La fractura interna se hizo evidente días antes con la dimisión de un consejero que consideraba que la empresa debía haber entrado en concurso mucho antes, reflejando la falta de consenso en la cúpula.
La CNMV acuerda suspender su cotización en bolsa
Tras conocerse estos hechos, la CNMV ha acordado suspender de forma inmediata la cotización de las acciones de Tubos Reunidos en Bolsa al "concurrir circunstancias que pueden perturbar el normal desarrollo de las operaciones sobre los citados valores".
“Suspender cautelarmente, con efectos inmediatos [...] la negociación en las Bolsas de Valores y en el Sistema de Interconexión Bursátil de las acciones y otros valores que puedan dar derecho a su suscripción, adquisición o venta de la entidad Tubos Reunidos S.A. por concurrir circunstancias que pudieran perturbar el normal desarrollo de las operaciones sobre los citados valores”, ha señalado el supervisor en una nota de prensa.

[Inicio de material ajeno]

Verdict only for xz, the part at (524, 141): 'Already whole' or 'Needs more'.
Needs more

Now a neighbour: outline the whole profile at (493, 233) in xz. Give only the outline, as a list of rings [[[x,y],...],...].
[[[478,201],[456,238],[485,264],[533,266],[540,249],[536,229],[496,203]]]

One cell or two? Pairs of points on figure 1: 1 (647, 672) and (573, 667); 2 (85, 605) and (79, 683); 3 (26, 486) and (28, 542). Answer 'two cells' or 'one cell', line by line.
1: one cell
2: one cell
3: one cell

Un deterioro financiero crítico
La compañía, con más de un siglo de historia y unos 1.200 empleados, arrastra una deuda de 263 millones de euros y una situación financiera muy deteriorada.
En 2025 registró pérdidas de 118,8 millones y un patrimonio neto negativo, mientras sus auditores ya advertían de “dudas significativas” sobre su viabilidad. La reacción del mercado no se hizo esperar: la acción llegó a desplomarse un 37,5% en una sola sesión.
El rescate que terminó siendo un obstáculo
El préstamo público recibido en 2021, clave para evitar la quiebra en su momento, se ha convertido en un bloqueo para atraer inversores. Ningún comprador ha aceptado asumir la deuda sin una reestructuración que no ha contado con respaldo político.
Esta falta de acuerdo ha cerrado la puerta a soluciones alternativas y ha dejado el concurso como única salida viable.
Impacto político y futuro incierto
La crisis de Tubos Reunidos también tiene un fuerte componente político. Desde el Gobierno vasco se ha reclamado mayor implicación del Ejecutivo central, mientras el caso añade presión en un contexto parlamentario delicado.
Con la entrada en concurso, se abre ahora una nueva etapa en la que la compañía buscará reestructurar su deuda y atraer un inversor industrial. Su futuro dependerá de si logra reconducir una situación que ya ha puesto en jaque su continuidad.